→ Extracted page text data:
━━━━
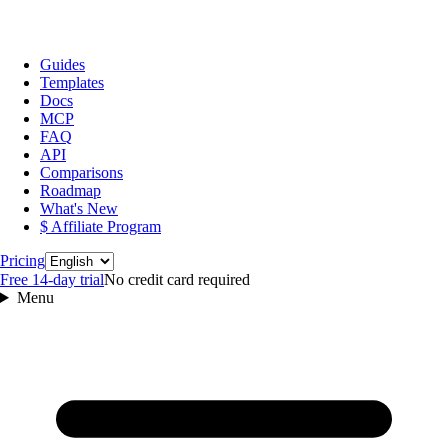
Guides
Templates
Docs
MCP
FAQ
API
Comparisons
Roadmap
What's New
$ Affiliate Program
Language
Pricing
Free 14‑day trial
No credit card required
Menu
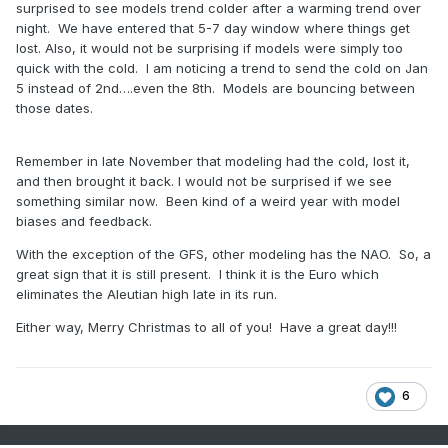
surprised to see models trend colder after a warming trend over
night. We have entered that 5-7 day window where things get
lost. Also, it would not be surprising if models were simply too
quick with the cold. I am noticing a trend to send the cold on Jan
5 instead of 2nd….even the 8th. Models are bouncing between
those dates.
Remember in late November that modeling had the cold, lost it,
and then brought it back. I would not be surprised if we see
something similar now. Been kind of a weird year with model
biases and feedback.
With the exception of the GFS, other modeling has the NAO. So, a
great sign that it is still present. I think it is the Euro which
eliminates the Aleutian high late in its run.
Either way, Merry Christmas to all of you! Have a great day!!!
6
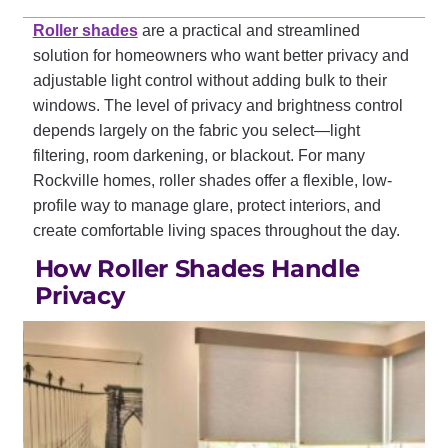
Roller shades
are a practical and streamlined
solution for homeowners who want better privacy and
adjustable light control without adding bulk to their
windows. The level of privacy and brightness control
depends largely on the fabric you select—light
filtering, room darkening, or blackout. For many
Rockville homes, roller shades offer a flexible, low-
profile way to manage glare, protect interiors, and
create comfortable living spaces throughout the day.
How Roller Shades Handle
Privacy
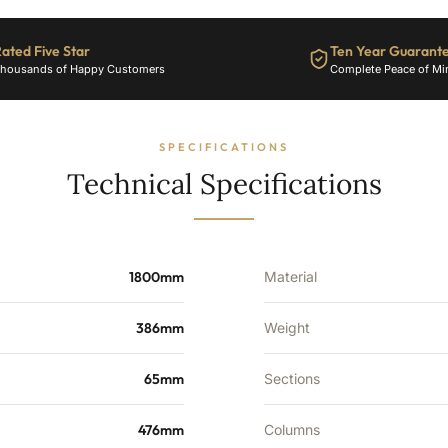
ated Five Star
Ten Year Guarant
housands of Happy Customers
Complete Peace of Mi
SPECIFICATIONS
Technical Specifications
1800mm
Material
386mm
Weight
65mm
Sections
476mm
Columns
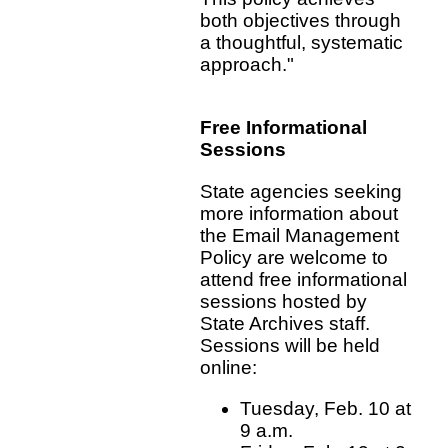
both objectives through
a thoughtful, systematic
approach."
Free Informational
Sessions
State agencies seeking
more information about
the Email Management
Policy are welcome to
attend free informational
sessions hosted by
State Archives staff.
Sessions will be held
online:
Tuesday, Feb. 10 at
9 a.m.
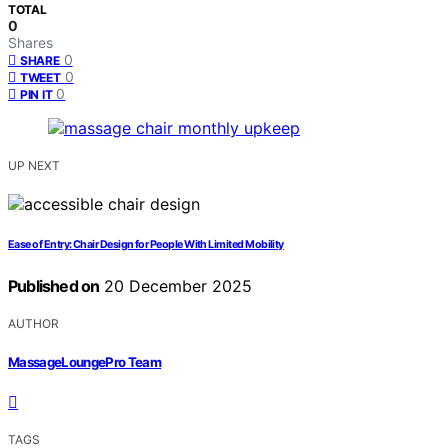
TOTAL
0
Shares
0
SHARE
0
TWEET
0
PIN IT
UP NEXT
Ease of Entry: Chair Design for People With Limited Mobility
Published on
20 December 2025
AUTHOR
MassageLoungePro Team
TAGS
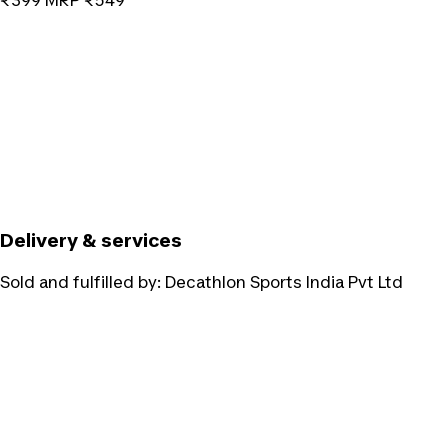
₹399
MRP
₹549
Delivery & services
Sold and fulfilled by:
Decathlon Sports India Pvt Ltd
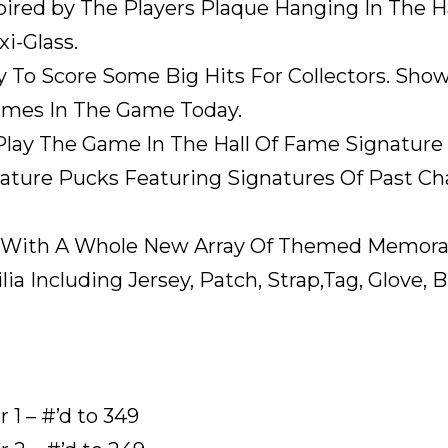
ired by The Players Plaque Hanging In The Ha
i-Glass.
 To Score Some Big Hits For Collectors. Sho
ames In The Game Today.
Play The Game In The Hall Of Fame Signature
ture Pucks Featuring Signatures Of Past 
n With A Whole New Array Of Themed Memorab
a Including Jersey, Patch, Strap,Tag, Glove, B
1 – #’d to 349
━━━━
→ Required work:
Write out the records above exactly as they appear, leaving out any pictures.

→ Result below:
Guides
Templates
Docs
MCP
FAQ
API
Comparisons
Roadmap
What's New
$ Affiliate Program
Language
Pricing
Free 14‑day trial
No credit card required
Menu
surprised to see models trend colder after a warming trend over
night. We have entered that 5-7 day window where things get
lost. Also, it would not be surprising if models were simply too
quick with the cold. I am noticing a trend to send the cold on Jan
5 instead of 2nd….even the 8th. Models are bouncing between
those dates.
Remember in late November that modeling had the cold, lost it,
and then brought it back. I would not be surprised if we see
something similar now. Been kind of a weird year with model
biases and feedback.
With the exception of the GFS, other modeling has the NAO. So, a
great sign that it is still present. I think it is the Euro which
eliminates the Aleutian high late in its run.
Either way, Merry Christmas to all of you! Have a great day!!!
6
Roller shades
are a practical and streamlined
solution for homeowners who want better privacy and
adjustable light control without adding bulk to their
windows. The level of privacy and brightness control
depends largely on the fabric you select—light
filtering, room darkening, or blackout. For many
Rockville homes, roller shades offer a flexible, low-
profile way to manage glare, protect interiors, and
create comfortable living spaces throughout the day.
How Roller Shades Handle
Privacy
ated Five Star
Ten Year Guarant
housands of Happy Customers
Complete Peace of Mi
SPECIFICATIONS
Technical Specifications
1800mm
Material
386mm
Weight
65mm
Sections
476mm
Columns
both objectives through
a thoughtful, systematic
approach."
Free Informational
Sessions
State agencies seeking
more information about
the Email Management
Policy are welcome to
attend free informational
sessions hosted by
State Archives staff.
Sessions will be held
online:
Tuesday, Feb. 10 at
9 a.m.
TOTAL
0
Shares
0
SHARE
0
TWEET
0
PIN IT
UP NEXT
Ease of Entry: Chair Design for People With Limited Mobility
Published on
20 December 2025
AUTHOR
MassageLoungePro Team
TAGS
₹399
MRP
₹549
Delivery & services
Sold and fulfilled by:
Decathlon Sports India Pvt Ltd
ired by The Players Plaque Hanging In The Ha
i-Glass.
 To Score Some Big Hits For Collectors. Sho
ames In The Game Today.
Play The Game In The Hall Of Fame Signature
ture Pucks Featuring Signatures Of Past 
n With A Whole New Array Of Themed Memorab
a Including Jersey, Patch, Strap,Tag, Glove, B
1 – #’d to 349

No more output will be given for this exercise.